They are wonderful - beautiful work to be appreciated and cherished for many years. Kudos and thanks for sharing.


----------



## KittyMomma (Dec 12, 2012)

Beautiful work, love them all. Especially the one with the mice! Family heirlooms, to be sure.


----------



## Ladyj960 (May 22, 2013)

They are beautiful, I have started on one; we'll actually, I started before Christmas maybe one day I will get it finished.????????


----------



## carriemae (Aug 28, 2012)

They are beautiful. I've just started CCS of European santa from sherrys house ebay site. 192 different colors and almost every stitch is a color change. On 32 count linen. DD wants 3 by Christmas 2017. I will work on nothing else this year. Started January 9th. No knitting or anything. I'm stitching 4 to 6 hours a day. Luckily my DH does most house cleaning, laundry and some cooking. Know I can finish one and maybe 2 but not sure about 3.


----------



## southgate (Sep 15, 2016)

These are SO beautiful. Too bad they can't be displayed year-round! I've done 8 Christmas stockings in 18 mesh needlepoint. Yours are exquisite. Thank you for sharing.


----------



## Rooney1 (Aug 7, 2016)

Wow, amazing!!


----------



## Ghijsmom (Sep 10, 2013)

Those are stunning! Wonderful job!


----------



## jeanne63 (Mar 14, 2014)

They are magnificent


----------



## deator (Nov 28, 2016)

Absolutely beautiful. I do CCS and know how much work goes into these projects.


----------



## elfiestouch (Aug 31, 2011)

What a great Collection. Absolutely beautiful!


----------



## Lafemmefran (Jan 21, 2012)

These are all beautiful, cute, adorable. I can tell they were made with love.


----------



## tat'sgran (Dec 13, 2011)
=-=-=-=-=
EXERCISE 1: Return the multi-view camera records line for line, without changing anything, and leave out the picture lines.

RAW DATA:
=-=-=-=-=
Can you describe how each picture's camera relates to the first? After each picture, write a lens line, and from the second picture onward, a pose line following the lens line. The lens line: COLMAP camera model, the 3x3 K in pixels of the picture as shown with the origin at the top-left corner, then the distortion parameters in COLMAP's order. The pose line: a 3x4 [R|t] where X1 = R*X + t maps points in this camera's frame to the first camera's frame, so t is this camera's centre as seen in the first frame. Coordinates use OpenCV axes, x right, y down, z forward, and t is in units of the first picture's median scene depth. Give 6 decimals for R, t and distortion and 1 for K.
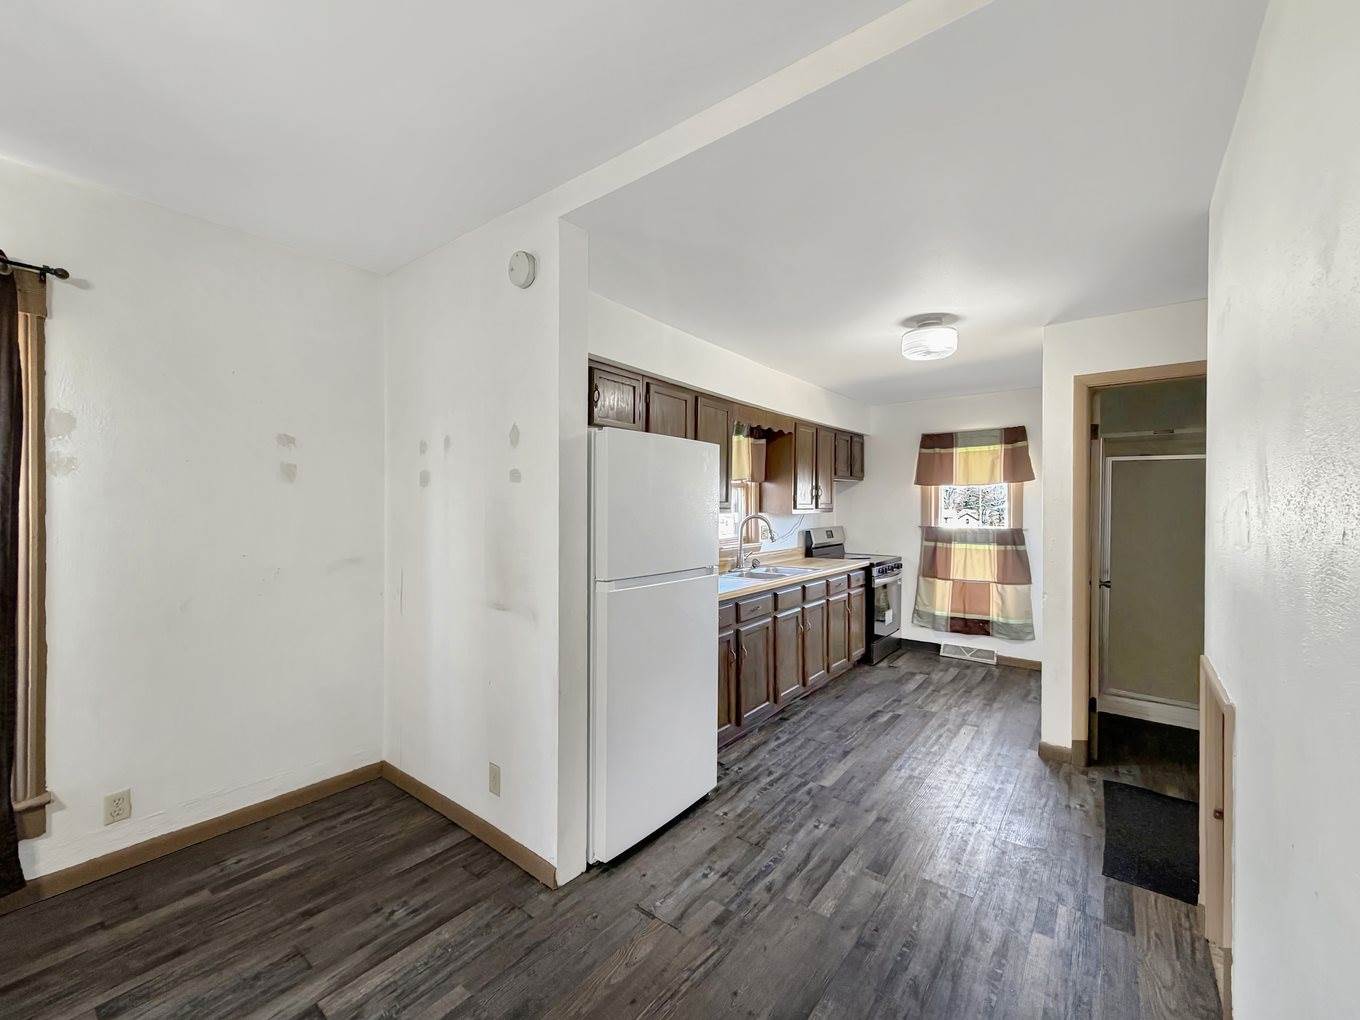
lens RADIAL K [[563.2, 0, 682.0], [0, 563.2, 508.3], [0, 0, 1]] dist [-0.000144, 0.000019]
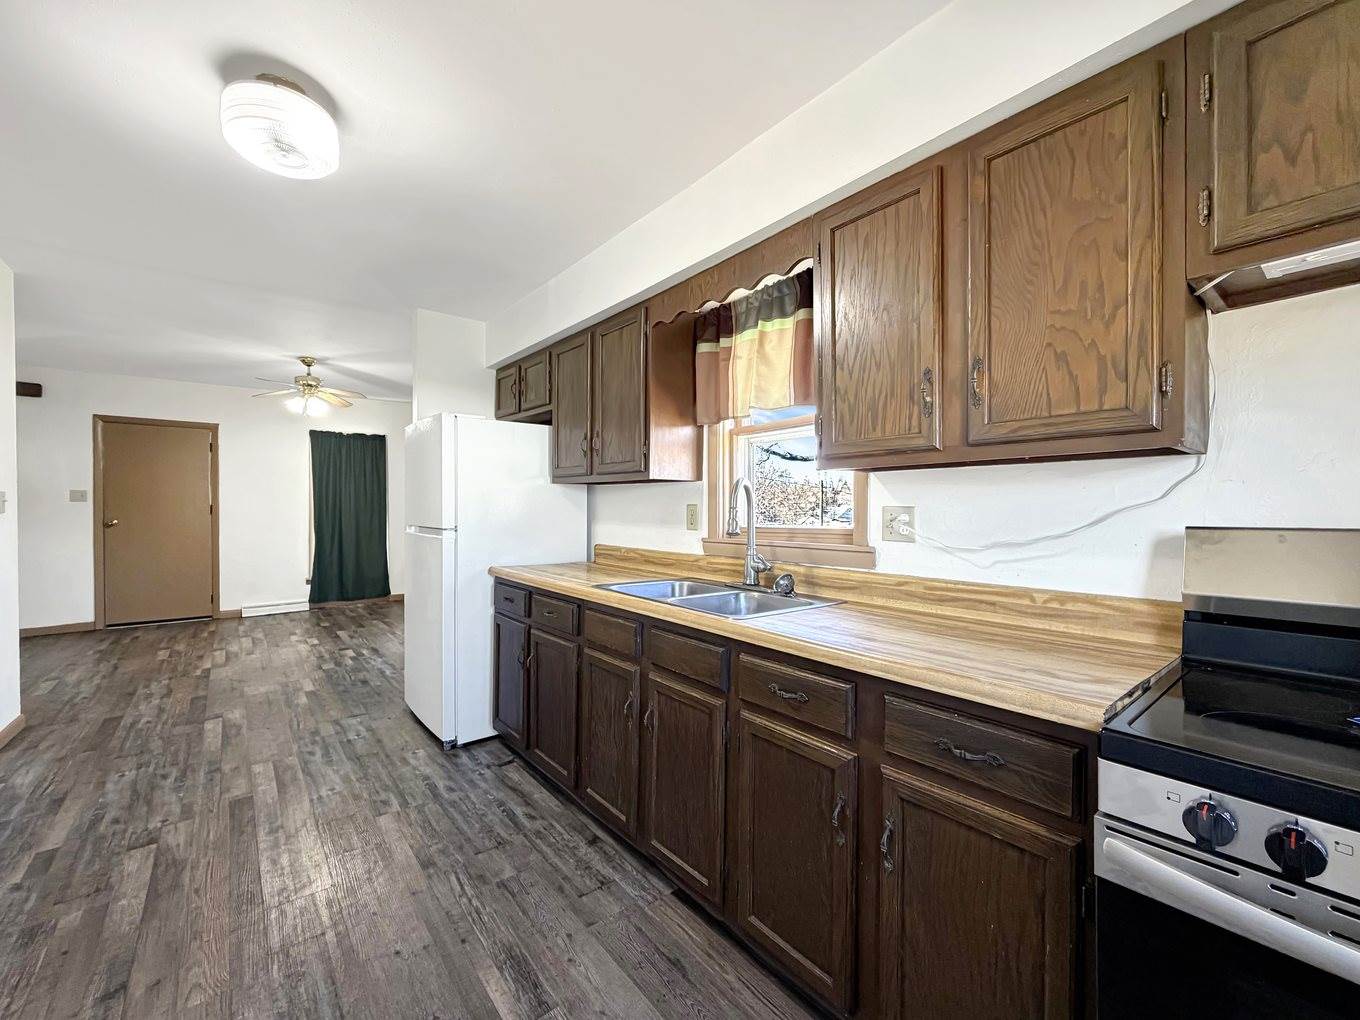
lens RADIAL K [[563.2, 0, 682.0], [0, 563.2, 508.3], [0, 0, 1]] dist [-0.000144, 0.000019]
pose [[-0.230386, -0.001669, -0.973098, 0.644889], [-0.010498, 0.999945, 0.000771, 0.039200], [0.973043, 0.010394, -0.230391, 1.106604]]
=-=-=-=-=
EXERCISE 2: Retype the passage of the needlework thread from "## jeanne63 (Mar" to "into these projects." word for word.

EXPECTED OUTPUT 1:
Can you describe how each picture's camera relates to the first? After each picture, write a lens line, and from the second picture onward, a pose line following the lens line. The lens line: COLMAP camera model, the 3x3 K in pixels of the picture as shown with the origin at the top-left corner, then the distortion parameters in COLMAP's order. The pose line: a 3x4 [R|t] where X1 = R*X + t maps points in this camera's frame to the first camera's frame, so t is this camera's centre as seen in the first frame. Coordinates use OpenCV axes, x right, y down, z forward, and t is in units of the first picture's median scene depth. Give 6 decimals for R, t and distortion and 1 for K.
lens RADIAL K [[563.2, 0, 682.0], [0, 563.2, 508.3], [0, 0, 1]] dist [-0.000144, 0.000019]
lens RADIAL K [[563.2, 0, 682.0], [0, 563.2, 508.3], [0, 0, 1]] dist [-0.000144, 0.000019]
pose [[-0.230386, -0.001669, -0.973098, 0.644889], [-0.010498, 0.999945, 0.000771, 0.039200], [0.973043, 0.010394, -0.230391, 1.106604]]

EXPECTED OUTPUT 2:
## jeanne63 (Mar 14, 2014)

They are magnificent


----------



## deator (Nov 28, 2016)

Absolutely beautiful. I do CCS and know how much work goes into these projects.